▸ **Text**
Probably when I got my first real wig in my early 20's. Already had everything else down pat. And simply made do without a wig in different ways until that point. But when that synthetic hair was put on, completing that transformation into something *very* real? I knew I was in DEEP!

I loved it, but I also wrestled & struggled & battled with it for a long time, with binges & purges, alternating between elation & shame. Not a healthy cycle to be repeating over & over again.


Even now, I still struggle with it a bit from time to time. But I've given up the real fighting, which is pointless & only makes things worse, really.

It's what I do, it's who I am. I can't change it. It's at my fundamental core, no matter where I am in life at any given point. Gotta just go with the flow... Much better & easier that way. :)

gailprice
09-03-2016, 07:55 PM
Hi Allyson

I was also dressing / experimenting when i was 7 to 8 years old. But I fully dressed when i was about 10 or 11 years old and it was at that point I knew i liked it and accepted i was a crossdresser. Crossdressing just got better from that point.
I wish I could do it all again :heehee:

Gail xxx

Nine
09-03-2016, 08:05 PM
It's really a good question....

I started to wear dresses of my sister when I was 5... and spent my teenage as androgynous... I am not sure that I had an idea what CD was.

▸ **Task directions**
In the forum posts, at what age did gailprice first fully dress? None of these lines is needed.

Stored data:
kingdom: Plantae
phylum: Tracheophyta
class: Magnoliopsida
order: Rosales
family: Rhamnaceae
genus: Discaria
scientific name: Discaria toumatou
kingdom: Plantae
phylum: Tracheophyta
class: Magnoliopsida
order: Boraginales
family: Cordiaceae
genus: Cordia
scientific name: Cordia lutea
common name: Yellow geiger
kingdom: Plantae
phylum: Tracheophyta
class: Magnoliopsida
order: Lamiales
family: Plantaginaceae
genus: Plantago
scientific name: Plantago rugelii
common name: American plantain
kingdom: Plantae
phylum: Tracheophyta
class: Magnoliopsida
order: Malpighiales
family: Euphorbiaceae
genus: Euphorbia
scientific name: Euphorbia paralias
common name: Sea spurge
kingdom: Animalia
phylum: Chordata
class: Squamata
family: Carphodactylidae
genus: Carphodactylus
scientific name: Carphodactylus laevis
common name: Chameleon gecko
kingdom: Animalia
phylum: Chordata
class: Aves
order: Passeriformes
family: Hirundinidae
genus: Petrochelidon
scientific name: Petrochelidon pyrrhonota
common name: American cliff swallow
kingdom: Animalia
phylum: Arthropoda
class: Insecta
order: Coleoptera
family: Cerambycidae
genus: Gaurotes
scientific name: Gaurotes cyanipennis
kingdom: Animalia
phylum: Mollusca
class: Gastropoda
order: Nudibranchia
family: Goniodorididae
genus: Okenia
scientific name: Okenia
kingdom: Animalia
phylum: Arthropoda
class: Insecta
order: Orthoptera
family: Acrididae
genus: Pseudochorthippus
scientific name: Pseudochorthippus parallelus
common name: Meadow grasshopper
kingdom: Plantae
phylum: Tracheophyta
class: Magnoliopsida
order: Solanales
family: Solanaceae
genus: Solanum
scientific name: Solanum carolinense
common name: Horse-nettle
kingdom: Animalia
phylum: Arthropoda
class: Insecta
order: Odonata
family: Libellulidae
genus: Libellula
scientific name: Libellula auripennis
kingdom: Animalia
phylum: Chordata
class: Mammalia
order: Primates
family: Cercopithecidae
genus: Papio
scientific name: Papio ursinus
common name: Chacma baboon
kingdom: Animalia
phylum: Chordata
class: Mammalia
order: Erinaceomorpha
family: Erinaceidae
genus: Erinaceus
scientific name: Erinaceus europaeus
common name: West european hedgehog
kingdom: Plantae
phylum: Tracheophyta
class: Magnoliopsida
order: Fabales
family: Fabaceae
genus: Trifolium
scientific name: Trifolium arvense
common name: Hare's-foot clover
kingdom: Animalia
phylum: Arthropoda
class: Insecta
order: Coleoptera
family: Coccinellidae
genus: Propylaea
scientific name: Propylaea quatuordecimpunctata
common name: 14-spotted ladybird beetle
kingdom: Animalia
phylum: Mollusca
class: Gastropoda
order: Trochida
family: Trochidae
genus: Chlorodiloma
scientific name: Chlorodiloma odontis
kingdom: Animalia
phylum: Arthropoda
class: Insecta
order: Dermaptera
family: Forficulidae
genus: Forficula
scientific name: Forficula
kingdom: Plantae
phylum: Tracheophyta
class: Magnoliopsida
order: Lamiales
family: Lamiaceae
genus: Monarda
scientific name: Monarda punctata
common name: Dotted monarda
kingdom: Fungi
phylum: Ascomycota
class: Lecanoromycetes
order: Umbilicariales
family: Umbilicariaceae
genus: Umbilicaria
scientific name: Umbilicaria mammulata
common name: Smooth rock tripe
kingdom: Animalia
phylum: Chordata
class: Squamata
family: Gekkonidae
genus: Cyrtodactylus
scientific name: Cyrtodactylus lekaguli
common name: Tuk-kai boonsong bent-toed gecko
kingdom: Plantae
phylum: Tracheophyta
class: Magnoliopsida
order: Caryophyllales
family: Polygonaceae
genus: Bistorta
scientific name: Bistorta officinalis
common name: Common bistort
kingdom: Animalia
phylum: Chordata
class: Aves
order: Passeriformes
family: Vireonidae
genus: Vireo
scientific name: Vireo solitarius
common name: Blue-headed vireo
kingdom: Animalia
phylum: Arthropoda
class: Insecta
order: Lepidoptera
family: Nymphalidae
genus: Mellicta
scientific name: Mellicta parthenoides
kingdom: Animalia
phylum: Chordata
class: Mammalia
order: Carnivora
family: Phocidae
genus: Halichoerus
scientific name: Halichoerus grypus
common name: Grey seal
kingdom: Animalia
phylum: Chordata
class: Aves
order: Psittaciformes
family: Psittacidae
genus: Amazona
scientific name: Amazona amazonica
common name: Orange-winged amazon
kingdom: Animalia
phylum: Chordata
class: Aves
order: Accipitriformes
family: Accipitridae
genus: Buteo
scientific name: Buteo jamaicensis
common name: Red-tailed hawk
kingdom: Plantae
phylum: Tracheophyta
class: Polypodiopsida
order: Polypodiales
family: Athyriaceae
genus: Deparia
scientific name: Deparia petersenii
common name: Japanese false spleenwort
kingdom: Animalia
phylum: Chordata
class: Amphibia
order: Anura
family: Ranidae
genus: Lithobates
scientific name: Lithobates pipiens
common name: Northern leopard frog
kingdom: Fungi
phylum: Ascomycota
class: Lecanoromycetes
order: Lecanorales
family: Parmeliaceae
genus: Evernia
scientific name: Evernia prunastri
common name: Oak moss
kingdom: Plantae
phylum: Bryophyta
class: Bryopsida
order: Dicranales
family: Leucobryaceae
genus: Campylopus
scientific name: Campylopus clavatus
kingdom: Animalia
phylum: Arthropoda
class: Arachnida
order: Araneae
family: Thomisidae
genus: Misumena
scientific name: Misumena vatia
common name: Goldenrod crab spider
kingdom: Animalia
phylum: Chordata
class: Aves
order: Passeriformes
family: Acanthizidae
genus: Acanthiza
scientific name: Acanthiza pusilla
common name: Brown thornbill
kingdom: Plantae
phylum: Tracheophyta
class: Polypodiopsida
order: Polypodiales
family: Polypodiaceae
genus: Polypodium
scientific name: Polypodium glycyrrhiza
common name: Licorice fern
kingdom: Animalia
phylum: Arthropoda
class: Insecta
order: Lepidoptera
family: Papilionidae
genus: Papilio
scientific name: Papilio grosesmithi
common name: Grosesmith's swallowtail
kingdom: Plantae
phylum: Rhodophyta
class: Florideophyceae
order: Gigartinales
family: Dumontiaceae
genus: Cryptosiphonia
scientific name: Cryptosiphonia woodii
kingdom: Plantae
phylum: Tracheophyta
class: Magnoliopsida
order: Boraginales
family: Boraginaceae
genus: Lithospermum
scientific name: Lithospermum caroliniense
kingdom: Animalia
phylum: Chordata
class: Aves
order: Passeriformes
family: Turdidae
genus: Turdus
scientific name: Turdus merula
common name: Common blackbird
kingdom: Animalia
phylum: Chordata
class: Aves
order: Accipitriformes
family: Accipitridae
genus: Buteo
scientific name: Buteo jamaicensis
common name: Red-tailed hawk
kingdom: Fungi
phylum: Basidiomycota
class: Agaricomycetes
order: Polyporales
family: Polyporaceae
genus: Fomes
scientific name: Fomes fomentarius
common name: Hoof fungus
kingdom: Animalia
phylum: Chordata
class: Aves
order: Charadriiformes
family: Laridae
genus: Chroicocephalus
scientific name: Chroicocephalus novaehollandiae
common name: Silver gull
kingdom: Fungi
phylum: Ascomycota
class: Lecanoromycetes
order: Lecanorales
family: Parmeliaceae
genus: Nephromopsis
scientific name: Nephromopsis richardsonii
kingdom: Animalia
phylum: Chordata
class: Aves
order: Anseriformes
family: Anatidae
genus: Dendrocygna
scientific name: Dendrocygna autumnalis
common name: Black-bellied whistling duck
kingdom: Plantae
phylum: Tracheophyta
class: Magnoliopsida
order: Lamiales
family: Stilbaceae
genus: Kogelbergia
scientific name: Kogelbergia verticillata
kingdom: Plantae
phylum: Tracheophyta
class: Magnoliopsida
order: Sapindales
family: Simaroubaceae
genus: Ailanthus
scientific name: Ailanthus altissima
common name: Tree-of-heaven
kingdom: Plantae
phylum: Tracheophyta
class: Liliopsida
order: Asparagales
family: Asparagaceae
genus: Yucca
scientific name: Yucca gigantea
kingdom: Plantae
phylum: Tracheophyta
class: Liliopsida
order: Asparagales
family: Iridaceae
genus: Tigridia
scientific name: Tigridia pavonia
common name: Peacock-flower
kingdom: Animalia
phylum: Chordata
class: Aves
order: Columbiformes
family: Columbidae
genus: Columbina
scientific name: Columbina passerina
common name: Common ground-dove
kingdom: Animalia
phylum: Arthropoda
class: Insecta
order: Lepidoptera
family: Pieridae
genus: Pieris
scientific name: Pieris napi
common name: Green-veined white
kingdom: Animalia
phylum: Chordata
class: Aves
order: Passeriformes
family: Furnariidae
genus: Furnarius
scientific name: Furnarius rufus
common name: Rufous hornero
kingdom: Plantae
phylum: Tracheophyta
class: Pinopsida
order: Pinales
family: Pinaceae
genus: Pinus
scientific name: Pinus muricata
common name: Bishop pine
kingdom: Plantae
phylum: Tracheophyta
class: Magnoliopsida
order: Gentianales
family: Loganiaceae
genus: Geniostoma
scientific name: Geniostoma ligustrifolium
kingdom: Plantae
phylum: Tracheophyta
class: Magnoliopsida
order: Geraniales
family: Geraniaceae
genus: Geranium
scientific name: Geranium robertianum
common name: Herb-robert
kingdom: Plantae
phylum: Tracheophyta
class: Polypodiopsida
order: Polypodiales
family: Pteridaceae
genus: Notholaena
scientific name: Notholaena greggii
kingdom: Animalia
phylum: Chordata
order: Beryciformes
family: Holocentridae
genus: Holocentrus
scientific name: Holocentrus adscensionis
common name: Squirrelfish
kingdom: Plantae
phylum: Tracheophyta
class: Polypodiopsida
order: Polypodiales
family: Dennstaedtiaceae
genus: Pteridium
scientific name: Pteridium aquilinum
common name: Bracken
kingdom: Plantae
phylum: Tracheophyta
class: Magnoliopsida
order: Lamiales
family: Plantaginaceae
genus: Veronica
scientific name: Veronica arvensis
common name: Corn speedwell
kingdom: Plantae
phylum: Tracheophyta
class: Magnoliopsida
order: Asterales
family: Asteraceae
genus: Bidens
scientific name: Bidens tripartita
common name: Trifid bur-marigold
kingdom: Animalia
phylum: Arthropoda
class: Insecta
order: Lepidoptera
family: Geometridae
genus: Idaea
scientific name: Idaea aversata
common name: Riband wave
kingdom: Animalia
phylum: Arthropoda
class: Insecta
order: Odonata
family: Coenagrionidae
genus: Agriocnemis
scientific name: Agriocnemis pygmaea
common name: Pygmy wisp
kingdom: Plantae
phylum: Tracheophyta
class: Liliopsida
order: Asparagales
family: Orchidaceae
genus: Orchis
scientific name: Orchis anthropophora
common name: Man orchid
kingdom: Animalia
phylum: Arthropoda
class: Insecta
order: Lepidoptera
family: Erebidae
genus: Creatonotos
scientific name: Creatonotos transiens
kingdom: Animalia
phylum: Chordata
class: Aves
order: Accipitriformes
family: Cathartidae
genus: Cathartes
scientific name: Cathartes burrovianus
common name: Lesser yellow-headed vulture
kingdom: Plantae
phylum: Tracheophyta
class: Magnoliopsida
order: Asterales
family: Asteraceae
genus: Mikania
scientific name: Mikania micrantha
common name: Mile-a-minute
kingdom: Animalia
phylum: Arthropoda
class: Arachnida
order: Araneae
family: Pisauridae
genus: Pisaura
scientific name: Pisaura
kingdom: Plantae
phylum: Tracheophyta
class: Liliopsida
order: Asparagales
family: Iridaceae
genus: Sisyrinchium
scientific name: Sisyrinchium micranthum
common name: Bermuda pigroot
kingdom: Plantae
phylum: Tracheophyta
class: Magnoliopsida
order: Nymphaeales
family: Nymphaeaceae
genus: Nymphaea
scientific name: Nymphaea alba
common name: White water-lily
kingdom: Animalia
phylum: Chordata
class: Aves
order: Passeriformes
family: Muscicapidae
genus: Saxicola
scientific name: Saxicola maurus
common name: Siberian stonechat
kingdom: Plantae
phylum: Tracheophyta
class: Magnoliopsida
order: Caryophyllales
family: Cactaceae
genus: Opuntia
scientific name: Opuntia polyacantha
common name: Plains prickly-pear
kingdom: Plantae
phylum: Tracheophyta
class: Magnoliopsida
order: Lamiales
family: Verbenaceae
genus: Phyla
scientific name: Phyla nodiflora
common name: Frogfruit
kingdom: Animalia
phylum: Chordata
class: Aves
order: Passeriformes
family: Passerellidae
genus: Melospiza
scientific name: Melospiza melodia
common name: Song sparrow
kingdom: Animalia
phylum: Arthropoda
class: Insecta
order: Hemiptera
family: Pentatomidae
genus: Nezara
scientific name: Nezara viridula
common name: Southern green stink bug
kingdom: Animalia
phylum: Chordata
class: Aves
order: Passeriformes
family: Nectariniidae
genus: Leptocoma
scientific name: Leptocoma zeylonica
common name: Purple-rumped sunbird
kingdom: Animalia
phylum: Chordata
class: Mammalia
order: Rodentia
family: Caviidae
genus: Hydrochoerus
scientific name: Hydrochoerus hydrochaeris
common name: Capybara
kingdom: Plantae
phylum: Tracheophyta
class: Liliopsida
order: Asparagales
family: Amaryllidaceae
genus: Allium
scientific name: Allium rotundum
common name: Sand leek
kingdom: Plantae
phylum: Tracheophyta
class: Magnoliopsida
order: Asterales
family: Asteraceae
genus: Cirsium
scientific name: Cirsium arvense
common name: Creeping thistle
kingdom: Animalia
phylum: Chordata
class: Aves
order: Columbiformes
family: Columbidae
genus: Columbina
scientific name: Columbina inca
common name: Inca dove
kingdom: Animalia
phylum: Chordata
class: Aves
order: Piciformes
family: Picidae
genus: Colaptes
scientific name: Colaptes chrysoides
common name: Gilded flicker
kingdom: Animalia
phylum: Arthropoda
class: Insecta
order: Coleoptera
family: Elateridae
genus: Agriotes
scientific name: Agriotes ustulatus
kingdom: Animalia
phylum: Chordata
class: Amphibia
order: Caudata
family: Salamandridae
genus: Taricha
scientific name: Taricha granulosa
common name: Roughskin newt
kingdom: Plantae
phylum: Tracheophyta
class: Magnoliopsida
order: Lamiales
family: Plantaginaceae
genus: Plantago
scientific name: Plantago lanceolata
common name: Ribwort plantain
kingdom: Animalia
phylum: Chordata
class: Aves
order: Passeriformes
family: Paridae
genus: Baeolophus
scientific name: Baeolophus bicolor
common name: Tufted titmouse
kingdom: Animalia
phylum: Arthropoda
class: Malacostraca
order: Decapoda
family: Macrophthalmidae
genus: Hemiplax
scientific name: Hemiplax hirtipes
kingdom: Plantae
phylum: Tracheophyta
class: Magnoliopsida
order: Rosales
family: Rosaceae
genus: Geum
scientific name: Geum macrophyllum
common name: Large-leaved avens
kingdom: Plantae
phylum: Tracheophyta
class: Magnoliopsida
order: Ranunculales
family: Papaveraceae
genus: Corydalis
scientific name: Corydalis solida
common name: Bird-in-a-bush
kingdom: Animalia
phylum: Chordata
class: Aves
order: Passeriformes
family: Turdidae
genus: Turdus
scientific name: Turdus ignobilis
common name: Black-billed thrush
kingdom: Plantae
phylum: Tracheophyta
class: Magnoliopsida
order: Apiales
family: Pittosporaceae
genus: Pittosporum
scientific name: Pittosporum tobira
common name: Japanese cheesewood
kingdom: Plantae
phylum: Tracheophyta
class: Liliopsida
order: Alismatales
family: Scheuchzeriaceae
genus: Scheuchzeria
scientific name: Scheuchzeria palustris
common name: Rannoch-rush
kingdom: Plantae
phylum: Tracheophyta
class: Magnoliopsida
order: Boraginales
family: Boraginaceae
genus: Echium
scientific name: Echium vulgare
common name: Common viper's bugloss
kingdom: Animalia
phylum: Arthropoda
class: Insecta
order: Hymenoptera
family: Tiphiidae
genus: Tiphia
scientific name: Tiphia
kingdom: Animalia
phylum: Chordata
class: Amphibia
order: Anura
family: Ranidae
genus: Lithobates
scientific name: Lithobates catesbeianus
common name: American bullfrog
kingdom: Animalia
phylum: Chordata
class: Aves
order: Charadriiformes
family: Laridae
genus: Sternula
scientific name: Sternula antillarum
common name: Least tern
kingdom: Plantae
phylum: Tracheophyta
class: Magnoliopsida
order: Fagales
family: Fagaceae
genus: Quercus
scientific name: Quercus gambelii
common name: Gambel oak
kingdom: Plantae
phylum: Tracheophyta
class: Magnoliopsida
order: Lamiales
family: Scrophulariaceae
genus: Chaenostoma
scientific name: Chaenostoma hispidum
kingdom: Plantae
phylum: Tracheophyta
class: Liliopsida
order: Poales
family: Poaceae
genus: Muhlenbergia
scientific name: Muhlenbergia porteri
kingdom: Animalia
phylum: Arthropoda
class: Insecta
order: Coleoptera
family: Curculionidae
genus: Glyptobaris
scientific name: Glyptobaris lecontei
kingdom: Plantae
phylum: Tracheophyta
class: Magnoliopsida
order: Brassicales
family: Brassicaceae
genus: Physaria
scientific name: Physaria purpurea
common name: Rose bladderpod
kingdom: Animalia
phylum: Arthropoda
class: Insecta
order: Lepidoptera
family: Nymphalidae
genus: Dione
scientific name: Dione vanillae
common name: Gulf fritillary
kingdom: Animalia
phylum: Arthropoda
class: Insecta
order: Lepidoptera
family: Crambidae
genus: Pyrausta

▸ **Task answer**
At about 10 or 11 years old.